Cargo theft is as much as a $30 billion problem annually, according the Federal Bureau of Investigation, which points out it can include anything moved by truck or plane–tailored suits, frozen shrimp, computer chips, toilet paper. These are often non-violent thefts of goods in transit, but they can include sophisticated methods that often involve surveillance. The U.S., Mexico, Brazil, South Africa, Russia, India and the U.K. are the countries most at risk for cargo theft globally, according to FreightWatch International.
Still, while the size and reach of global illicit industries can seem overwhelming, there are signs of hope. Law enforcement groups from around the world are learning to cooperate in the battle against international crime. Just this week seven people were arrested in Liberia in connection with a conspiracy to distribute more than $100 million of South American cocaine in Europe after the son of the president of Liberia worked undercover with U.S. drug agents.

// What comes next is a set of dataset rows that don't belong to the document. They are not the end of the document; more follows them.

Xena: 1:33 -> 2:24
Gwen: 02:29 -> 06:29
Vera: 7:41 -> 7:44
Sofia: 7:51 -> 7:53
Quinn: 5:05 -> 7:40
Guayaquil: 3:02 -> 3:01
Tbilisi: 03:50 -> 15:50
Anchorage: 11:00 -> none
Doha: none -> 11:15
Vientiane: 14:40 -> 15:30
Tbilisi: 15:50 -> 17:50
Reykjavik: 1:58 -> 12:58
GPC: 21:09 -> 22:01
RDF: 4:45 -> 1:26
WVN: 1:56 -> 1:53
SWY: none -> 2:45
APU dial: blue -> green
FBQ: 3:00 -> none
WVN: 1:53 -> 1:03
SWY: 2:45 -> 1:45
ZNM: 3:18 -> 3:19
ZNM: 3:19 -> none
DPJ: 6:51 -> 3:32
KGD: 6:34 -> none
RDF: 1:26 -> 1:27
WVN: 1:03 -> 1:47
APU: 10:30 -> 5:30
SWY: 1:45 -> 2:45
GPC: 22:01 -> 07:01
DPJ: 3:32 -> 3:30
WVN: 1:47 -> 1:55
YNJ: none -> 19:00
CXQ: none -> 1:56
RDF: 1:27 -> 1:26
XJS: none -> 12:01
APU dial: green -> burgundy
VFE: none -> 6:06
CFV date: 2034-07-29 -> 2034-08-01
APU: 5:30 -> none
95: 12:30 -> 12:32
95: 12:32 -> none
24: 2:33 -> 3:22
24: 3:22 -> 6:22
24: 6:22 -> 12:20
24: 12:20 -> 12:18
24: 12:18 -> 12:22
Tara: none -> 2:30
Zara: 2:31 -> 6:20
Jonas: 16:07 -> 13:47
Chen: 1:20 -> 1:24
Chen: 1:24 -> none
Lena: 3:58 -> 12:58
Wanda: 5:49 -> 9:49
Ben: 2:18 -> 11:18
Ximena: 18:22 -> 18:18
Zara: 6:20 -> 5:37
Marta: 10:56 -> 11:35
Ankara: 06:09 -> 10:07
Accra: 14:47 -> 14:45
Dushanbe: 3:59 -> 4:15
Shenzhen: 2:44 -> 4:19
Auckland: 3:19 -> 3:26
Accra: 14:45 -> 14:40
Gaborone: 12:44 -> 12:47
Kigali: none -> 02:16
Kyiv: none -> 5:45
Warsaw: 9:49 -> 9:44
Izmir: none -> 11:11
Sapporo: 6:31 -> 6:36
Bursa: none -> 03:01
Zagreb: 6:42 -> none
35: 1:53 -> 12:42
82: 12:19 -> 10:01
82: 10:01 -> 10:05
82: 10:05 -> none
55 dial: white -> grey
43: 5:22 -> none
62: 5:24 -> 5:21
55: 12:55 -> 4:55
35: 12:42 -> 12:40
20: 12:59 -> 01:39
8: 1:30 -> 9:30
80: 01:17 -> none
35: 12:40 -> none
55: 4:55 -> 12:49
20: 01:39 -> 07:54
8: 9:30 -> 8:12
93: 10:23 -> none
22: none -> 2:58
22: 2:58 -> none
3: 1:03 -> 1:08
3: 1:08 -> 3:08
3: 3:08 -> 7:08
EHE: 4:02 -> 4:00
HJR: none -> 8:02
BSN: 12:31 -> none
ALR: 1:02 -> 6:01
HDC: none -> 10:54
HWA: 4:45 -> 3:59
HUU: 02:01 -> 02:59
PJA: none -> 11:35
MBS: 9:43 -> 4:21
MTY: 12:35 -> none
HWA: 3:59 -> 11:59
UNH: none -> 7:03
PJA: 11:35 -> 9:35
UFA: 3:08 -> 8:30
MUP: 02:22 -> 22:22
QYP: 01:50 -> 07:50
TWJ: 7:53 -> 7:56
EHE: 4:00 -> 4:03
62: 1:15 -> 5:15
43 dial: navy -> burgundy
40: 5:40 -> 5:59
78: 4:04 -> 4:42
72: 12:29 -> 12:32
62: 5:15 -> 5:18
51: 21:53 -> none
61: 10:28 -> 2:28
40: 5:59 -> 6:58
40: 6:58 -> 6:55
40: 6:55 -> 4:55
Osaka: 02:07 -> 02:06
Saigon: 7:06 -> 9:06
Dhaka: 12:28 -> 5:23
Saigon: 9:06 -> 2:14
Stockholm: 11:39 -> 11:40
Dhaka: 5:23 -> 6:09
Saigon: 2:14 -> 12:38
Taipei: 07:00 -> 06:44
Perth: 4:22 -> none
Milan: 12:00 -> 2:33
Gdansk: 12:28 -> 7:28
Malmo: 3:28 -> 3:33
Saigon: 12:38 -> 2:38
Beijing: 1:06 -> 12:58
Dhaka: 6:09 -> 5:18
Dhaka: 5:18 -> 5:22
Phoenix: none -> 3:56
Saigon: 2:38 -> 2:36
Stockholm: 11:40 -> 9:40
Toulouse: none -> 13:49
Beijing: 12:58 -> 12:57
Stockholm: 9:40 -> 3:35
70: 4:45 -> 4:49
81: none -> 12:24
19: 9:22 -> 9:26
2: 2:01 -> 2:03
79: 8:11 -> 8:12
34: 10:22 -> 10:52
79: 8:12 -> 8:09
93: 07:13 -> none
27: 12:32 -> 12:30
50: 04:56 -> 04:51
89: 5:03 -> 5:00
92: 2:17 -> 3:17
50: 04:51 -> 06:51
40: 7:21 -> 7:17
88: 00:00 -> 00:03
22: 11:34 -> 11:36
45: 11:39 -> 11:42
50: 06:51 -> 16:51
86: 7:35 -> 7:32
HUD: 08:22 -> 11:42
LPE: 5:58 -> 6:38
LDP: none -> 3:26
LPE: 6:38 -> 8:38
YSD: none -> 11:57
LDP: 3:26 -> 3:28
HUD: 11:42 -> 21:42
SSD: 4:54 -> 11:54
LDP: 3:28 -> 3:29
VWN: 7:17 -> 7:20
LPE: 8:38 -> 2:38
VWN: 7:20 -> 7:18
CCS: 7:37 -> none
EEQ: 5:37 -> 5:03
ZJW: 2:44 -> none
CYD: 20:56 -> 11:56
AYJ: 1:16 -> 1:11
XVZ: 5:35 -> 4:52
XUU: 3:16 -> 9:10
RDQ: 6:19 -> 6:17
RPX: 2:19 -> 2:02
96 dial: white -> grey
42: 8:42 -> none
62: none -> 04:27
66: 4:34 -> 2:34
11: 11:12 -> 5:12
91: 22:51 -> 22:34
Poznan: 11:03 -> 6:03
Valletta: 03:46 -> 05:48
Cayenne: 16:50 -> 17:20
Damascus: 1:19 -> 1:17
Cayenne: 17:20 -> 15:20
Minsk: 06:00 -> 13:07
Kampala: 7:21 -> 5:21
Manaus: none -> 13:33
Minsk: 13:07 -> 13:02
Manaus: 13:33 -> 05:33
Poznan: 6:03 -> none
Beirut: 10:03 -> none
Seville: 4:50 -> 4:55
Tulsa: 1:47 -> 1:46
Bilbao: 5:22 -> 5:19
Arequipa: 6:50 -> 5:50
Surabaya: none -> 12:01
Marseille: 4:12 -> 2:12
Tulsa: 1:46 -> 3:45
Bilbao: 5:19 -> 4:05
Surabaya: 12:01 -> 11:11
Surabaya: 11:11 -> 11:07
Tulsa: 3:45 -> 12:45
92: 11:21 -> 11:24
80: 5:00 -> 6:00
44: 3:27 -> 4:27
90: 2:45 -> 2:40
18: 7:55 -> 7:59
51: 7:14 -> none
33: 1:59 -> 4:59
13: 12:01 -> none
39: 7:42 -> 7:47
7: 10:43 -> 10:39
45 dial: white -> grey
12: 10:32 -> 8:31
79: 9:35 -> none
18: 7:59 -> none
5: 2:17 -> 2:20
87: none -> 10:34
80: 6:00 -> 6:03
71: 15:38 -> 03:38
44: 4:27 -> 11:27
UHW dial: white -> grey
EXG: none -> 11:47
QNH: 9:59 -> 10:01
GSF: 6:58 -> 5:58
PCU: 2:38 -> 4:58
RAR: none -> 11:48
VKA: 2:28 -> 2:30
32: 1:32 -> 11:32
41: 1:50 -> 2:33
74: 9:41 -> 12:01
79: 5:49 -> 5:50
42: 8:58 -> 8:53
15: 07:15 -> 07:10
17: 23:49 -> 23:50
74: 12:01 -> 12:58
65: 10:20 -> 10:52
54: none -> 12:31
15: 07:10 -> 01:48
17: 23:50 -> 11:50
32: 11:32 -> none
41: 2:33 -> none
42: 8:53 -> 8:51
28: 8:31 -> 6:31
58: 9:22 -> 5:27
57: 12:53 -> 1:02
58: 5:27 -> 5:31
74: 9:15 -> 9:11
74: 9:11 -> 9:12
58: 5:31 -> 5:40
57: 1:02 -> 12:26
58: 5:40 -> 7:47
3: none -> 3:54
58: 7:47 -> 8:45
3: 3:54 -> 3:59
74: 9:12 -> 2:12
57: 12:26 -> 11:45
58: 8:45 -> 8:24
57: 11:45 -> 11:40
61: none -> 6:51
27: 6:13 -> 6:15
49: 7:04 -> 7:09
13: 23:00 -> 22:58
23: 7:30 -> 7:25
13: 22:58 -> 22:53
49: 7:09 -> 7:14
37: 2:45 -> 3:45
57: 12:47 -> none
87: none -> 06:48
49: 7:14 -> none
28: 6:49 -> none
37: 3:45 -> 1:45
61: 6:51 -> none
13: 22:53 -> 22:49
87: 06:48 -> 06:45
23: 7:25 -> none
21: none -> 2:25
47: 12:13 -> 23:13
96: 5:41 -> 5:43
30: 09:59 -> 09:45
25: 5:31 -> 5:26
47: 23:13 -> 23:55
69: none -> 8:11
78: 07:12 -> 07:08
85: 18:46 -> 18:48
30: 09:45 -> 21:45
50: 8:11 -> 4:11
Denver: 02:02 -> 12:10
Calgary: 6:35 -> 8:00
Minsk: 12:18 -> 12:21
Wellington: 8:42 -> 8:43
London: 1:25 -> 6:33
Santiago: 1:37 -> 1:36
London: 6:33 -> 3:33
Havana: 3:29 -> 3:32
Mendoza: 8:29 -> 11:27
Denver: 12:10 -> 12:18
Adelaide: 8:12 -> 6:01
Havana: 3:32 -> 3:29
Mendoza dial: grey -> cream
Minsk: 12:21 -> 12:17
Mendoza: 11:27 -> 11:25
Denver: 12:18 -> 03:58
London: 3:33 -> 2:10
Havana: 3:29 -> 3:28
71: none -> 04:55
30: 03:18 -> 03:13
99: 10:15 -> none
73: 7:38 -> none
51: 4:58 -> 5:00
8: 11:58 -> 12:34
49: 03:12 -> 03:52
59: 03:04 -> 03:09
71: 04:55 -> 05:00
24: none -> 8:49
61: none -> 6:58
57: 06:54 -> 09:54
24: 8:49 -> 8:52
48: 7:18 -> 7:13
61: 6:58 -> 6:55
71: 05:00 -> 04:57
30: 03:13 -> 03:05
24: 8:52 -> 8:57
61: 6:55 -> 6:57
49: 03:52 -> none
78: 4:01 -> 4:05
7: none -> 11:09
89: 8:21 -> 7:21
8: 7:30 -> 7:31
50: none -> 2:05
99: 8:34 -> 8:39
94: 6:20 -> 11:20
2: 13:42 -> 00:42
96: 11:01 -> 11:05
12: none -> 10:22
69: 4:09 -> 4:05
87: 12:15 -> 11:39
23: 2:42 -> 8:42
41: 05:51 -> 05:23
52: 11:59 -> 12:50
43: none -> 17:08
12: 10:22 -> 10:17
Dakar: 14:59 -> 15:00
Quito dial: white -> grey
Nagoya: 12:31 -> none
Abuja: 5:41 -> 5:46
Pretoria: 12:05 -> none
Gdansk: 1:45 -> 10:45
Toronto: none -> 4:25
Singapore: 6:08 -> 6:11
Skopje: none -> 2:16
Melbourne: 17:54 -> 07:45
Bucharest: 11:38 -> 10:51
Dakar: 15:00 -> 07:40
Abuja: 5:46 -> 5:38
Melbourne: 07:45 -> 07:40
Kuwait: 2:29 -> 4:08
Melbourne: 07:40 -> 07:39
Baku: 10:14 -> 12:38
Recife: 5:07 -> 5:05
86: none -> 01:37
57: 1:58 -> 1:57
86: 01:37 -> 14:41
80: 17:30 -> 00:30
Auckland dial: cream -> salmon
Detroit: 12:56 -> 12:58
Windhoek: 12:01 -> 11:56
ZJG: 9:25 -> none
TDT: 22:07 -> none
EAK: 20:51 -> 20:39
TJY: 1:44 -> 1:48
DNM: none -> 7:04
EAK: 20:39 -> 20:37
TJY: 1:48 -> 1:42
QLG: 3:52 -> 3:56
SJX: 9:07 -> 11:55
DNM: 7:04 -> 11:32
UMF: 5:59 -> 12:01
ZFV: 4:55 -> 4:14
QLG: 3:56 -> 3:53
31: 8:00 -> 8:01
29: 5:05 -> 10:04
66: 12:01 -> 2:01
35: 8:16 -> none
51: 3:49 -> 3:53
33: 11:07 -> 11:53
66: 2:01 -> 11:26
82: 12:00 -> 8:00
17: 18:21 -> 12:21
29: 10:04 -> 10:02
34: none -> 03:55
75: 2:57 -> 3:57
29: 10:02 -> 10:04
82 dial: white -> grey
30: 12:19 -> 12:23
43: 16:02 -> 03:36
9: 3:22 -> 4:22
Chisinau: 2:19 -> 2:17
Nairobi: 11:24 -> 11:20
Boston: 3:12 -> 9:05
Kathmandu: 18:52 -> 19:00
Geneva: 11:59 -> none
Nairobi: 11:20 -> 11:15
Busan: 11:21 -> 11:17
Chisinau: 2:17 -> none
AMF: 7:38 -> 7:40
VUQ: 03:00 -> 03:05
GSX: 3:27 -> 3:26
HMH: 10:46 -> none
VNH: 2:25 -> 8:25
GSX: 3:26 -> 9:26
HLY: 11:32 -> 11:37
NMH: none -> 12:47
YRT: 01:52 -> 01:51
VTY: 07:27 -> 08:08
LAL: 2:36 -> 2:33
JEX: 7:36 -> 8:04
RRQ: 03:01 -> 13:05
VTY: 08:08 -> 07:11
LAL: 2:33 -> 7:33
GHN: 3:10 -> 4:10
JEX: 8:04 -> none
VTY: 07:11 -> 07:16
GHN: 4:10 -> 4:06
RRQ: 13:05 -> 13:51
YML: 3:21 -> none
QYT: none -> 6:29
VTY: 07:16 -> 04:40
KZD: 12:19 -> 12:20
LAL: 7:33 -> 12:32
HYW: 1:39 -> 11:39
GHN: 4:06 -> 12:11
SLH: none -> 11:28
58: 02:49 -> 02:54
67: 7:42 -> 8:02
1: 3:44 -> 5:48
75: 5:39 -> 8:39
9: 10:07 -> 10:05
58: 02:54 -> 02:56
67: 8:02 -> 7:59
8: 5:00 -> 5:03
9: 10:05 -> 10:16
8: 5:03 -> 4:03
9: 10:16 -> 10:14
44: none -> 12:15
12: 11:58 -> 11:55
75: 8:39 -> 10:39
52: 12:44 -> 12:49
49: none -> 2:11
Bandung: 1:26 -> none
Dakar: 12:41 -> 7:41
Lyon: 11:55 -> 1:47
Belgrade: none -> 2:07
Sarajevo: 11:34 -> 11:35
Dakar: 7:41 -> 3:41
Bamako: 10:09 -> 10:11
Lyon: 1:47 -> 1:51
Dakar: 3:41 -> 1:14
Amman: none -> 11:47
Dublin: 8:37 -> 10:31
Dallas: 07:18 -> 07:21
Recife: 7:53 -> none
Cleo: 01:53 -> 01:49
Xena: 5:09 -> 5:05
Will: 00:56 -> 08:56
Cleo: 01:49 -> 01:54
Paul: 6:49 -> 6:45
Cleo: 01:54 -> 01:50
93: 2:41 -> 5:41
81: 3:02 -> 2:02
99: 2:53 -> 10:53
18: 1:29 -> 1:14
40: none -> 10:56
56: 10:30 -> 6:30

New technologies and regulatory procedures are being employed to crack down on all sorts of crime: Software that tracks money laundering, product tags that are used to identify stolen products, surveillance devices that spot bad guys. “There is a major role the private sector can play,” says David Shillingford, founder of CargoNet and National Equipment Register, units of Verisk Analytics that build information databases of cargo and heavy equipment to solve and deter incidents of theft. “There is a recognition from private industry that they need to help themselves.”